Principle:Haosulab ManiSkill Sim2Real Policy Training
| Field | Value |
|---|---|
| Principle Name | Sim2Real Policy Training |
| Domain | Sim2Real |
| Overview | Training RL/IL policies on digital twin environments with domain randomization for real deployment |
| Date | 2026-02-15 |
| Repository | Haosulab/ManiSkill |
Overview
The Sim2Real Policy Training principle describes how ManiSkill combines digital twin environments with domain randomization to train policies in simulation that can be deployed directly on real robots. Rather than introducing a new training algorithm, this principle composes existing training workflows (PPO for reinforcement learning, behavioral cloning, Diffusion Policy for imitation learning) with simulation environments specifically designed for real-world transfer.
Description
The sim2real policy training workflow follows a three-stage pipeline:
Stage 1: Digital Twin Environment Setup
A digital twin environment is created that replicates the real-world workspace (see Principle:Haosulab_ManiSkill_Digital_Twin_Construction). This environment includes:
- Accurate robot model (URDF matching the physical robot)
- Workspace geometry (table, fixtures, backgrounds via greenscreening)
- Camera placement matching the real camera setup
- Task-specific objects with approximate physical properties
ManiSkill provides ready-made digital twin environments such as GraspCubeSO100Digital-v1 for the SO-100 robot arm.
Stage 2: Domain Randomization During Training
During training episodes, the environment randomizes parameters (see Principle:Haosulab_ManiSkill_Domain_Randomization) to broaden the training distribution:
- Camera poses within a plausible region around the nominal position
- Lighting conditions (direction, intensity)
- Object initial poses and orientations
- Visual properties (textures, colors)
This randomization is applied at each episode reset, ensuring the policy sees diverse conditions during training.
Stage 3: Policy Training with Standard Algorithms
The randomized digital twin environment is then used with standard training pipelines:
- RL training with PPO: The environment is vectorized across GPU-parallel instances and trained with Proximal Policy Optimization, using visual observations (RGB images from the camera) as input.
- Imitation learning with BC/Diffusion Policy: Demonstrations are collected (either via motion planning or teleoperation) in the digital twin environment, and policies are trained via behavioral cloning or more sophisticated methods like Diffusion Policy.
The key difference from standard training is that the environment ID is a digital twin variant (e.g., GraspCubeSO100Digital-v1 instead of PickCube-v1), and the observation mode includes visual data (rgb) that will be available from the real camera.
Usage
import gymnasium as gym
# Create a digital twin environment for sim2real training
env = gym.make(
"GraspCubeSO100Digital-v1",
obs_mode="rgb",
control_mode="pd_joint_pos",
num_envs=256,
sim_backend="gpu",
)
# Apply standard training wrappers and train with PPO, BC, etc.
Theoretical Basis
- Sim-to-real transfer: Training in simulation and deploying on real hardware is a well-established paradigm in robotics.
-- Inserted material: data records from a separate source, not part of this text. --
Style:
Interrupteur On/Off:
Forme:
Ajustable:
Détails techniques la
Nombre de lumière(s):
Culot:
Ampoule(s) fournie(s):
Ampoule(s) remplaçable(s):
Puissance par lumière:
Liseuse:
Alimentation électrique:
The primary challenges are the reality gap (differences between simulation and real physics/visuals) and distribution shift (the policy encountering states not seen during training).
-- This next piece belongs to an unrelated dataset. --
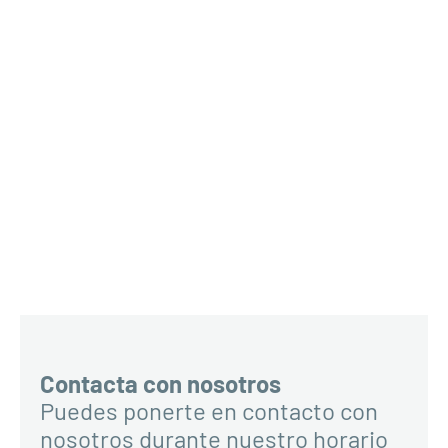
Contacta con nosotros
Puedes ponerte en contacto con
nosotros durante nuestro horario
- Visual policy learning: Policies that operate directly on camera images (rather than privileged state information) are necessary for real-world deployment where ground-truth object poses are unavailable. Digital twin environments ensure the visual observations approximate real camera feeds.
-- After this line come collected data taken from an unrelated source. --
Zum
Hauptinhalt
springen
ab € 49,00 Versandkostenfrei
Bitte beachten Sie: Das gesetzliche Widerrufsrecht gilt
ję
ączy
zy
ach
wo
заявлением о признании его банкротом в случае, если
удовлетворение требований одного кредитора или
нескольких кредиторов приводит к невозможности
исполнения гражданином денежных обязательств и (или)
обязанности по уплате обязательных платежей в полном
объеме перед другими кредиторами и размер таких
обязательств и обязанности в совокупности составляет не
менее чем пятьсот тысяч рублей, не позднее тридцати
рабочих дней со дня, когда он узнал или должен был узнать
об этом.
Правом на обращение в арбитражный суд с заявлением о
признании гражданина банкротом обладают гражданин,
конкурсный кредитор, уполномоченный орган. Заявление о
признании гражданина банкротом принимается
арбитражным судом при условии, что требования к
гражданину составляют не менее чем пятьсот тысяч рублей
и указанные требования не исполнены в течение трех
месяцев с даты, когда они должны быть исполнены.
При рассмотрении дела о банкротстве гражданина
- Domain adaptation via randomization: Rather than explicitly adapting the policy or the simulation to match reality (which requires real-world data), domain randomization makes the policy robust to a range of conditions that includes reality. This is sometimes called zero-shot sim-to-real transfer because no real-world fine-tuning is needed.
- Composability: A key design principle is that sim2real training does not require a new training algorithm. Instead, it composes existing algorithms (PPO, BC, Diffusion Policy) with a sim2real-aware environment, keeping the training pipeline modular and maintainable.